LAURÉS, [Antoine , Chevalier de] né à Gignac, dans le Diocese de Montpellier, mort à Paris en 1778.
Nous n’établirons pas l’éloge de ses talens sur quatre couronnes obtenues à l’Académie des Jeux Floraux, ni sur trois autres décernées par l’Académie Françoise. Ces lauriers littéraires ont été si souvent prodigués au hasard ou à la faveur, que la gloire qui peut en revenir, commence à être généralement décriée. Il seroit cependant injuste de refuser des éloges à quelques Odes de M. le Chevalier de Laurés, pleines de verve & d’enthousiasme, principalement dans celle qu’il a faite sur le Jeu.
Mais ce Poëte a oublié volontiers ces petits triomphes, pour s’attacher à un Ouvrage plus capable d’établir & d’étendre solidement sa réputation, quoique l’exécution n’ait pas entiérement répondu à l’idée qu’on avoit conçue de son talent pour la Poésie héroïque. C’est de la Traduction ou imitation de la Pharsale de Lucain, que nous voulons parler. On sait qu’il ne s’est point assujetti à rendre scrupuleusement son modele ; qu’il l’a réformé, changé, imité, selon les divers effors de sa Muse & les inspirations de son goût ; & l’on peut dire que son travail est d’autant plus propre à lui faire honneur, que les morceaux où il s’est le plus écarté de l’original, ne sont pas les moins estimables de son Poëme. C’est dommage qu’à force d’avoir abrégé l’Auteur Latin, sous prétexte de faire disparoître les défauts qui le déparent, & de rapprocher les beautés qui le font admirer, M. le Chevalier de Laurés soit quelquefois tombé dans une sécheresse non moins condamnable que l’enflure & le faux sublime de l’Original. Si Lucain s’abandonne trop à la fecondite de son imagination ; son imitateur, à force de vouloir le réduire, le rend maigre, décharné, & c’est sur-tout à ce défaut de juste embonpoint qu’on doit attribuer le peu de succès de son Ouvrage.
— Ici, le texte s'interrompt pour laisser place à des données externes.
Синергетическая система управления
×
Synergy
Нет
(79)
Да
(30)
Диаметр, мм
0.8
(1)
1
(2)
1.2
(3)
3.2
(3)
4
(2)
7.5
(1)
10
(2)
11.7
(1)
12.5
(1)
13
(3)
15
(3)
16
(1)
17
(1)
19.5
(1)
Il faut cependant convenir qu’il mérite, à plusieurs égards, l’estime des gens de goût. M. le Chevalier de Laurés s’y montre souvent égal & quelquefois même supérieur au Poëte Latin, comme dans le discours que Pompée adresse aux compagnons de sa fuite, après sa défaite. Ce morceau, ainsi que beaucoup d’autres, où il a employé des images qui ne sont point dans l’Original, donnent l’idée la plus avantageuse de son talent, & doivent le faire distinguer de la foule des Poëtes Traducteurs.
Jusqu’à présent on ne paroît pas avoir assez senti l’utilité des imitations, pour le développement des dispositions de l’esprit & de l’imagination. On s’est persuadé qu’il n’y avoit d’autre parti à prendre, à l’égard des Auteurs Grecs & Latins, que de traduire, & l’on n’a pas fait attention que la diversité du génie des Peuples, celle des Langues, étoient des obstacles insurmontables pour une bonne Traduction. On a souvent dit, avec raison, que la meilleure de toutes ne sauroit ressembler qu’à l’envers d’une tapisserie, ou, tout au plus, qu’à l’Estampe d’un tableau.
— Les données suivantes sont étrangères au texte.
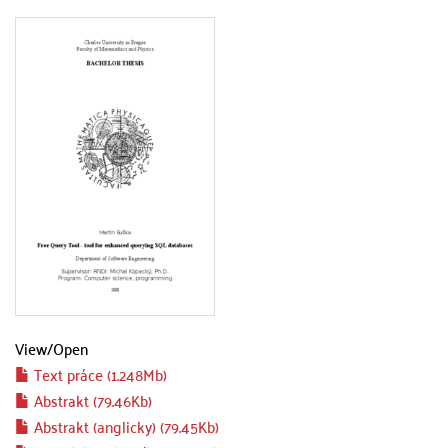
View/
Open
Text práce (1.248Mb)
Abstrakt (79.46Kb)
Abstrakt (anglicky) (79.45Kb)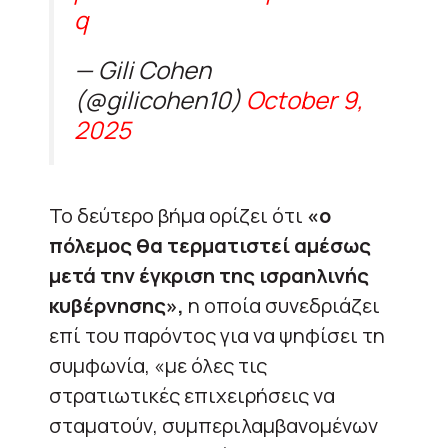
q
— Gili Cohen
(@gilicohen10)
October 9,
2025
Το δεύτερο βήμα ορίζει ότι
«ο
πόλεμος θα τερματιστεί αμέσως
μετά την έγκριση της ισραηλινής
κυβέρνησης»,
η οποία συνεδριάζει
επί του παρόντος για να ψηφίσει τη
συμφωνία, «με όλες τις
στρατιωτικές επιχειρήσεις να
σταματούν, συμπεριλαμβανομένων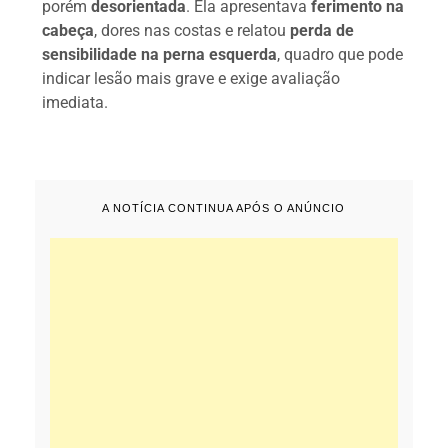
porém
desorientada
. Ela apresentava
ferimento na
cabeça
, dores nas costas e relatou
perda de
sensibilidade na perna esquerda
, quadro que pode
indicar lesão mais grave e exige avaliação
imediata.
A NOTÍCIA CONTINUA APÓS O ANÚNCIO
Il est donc bien plus digne des soins de quiconque est né avec du talent, de ne pas s’asservir à rendre un Original mot à mot, phrase par phrase, idée par idée, image par image. Il est bien plus noble d’imiter ces Fondeurs habiles, qui, sachant conserver l’attitude & les principaux traits d’une Statue, forment un nouveau moule pour la rendre avec les beautés qu’elle avoit déjà, lui donner celles qui lui manquoient, & la corriger des défauts qui en rendoient l’exécution moins heureuse.
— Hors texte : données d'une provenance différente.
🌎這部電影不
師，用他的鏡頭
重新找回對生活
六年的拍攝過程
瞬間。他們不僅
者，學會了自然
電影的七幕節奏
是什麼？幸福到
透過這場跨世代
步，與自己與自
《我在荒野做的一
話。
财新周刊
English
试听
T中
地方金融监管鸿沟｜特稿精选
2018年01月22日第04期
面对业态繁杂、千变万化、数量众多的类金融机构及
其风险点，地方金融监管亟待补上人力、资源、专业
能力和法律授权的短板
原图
Telle a été, de tout temps, la marche des Hommes de génie. Virgile a imité Homere ; Horace s’est formé sur Pindare & sur Anacréon ; Boileau avoit pris Horace pour modele, avant de tirer des chef-d’œuvres de son propre fonds. Corneille & Racine ont puisé dans Sophocle & Euripide les alimens qui ont nourri & échauffé leur Muse ; & après s’être nourris & pénétrés de la substance des Grands Hommes qui les avoient précédés, ils sont devenus eux-mêmes propres à seconder l’essor de quiconque voudroit s’élever sur leurs traces.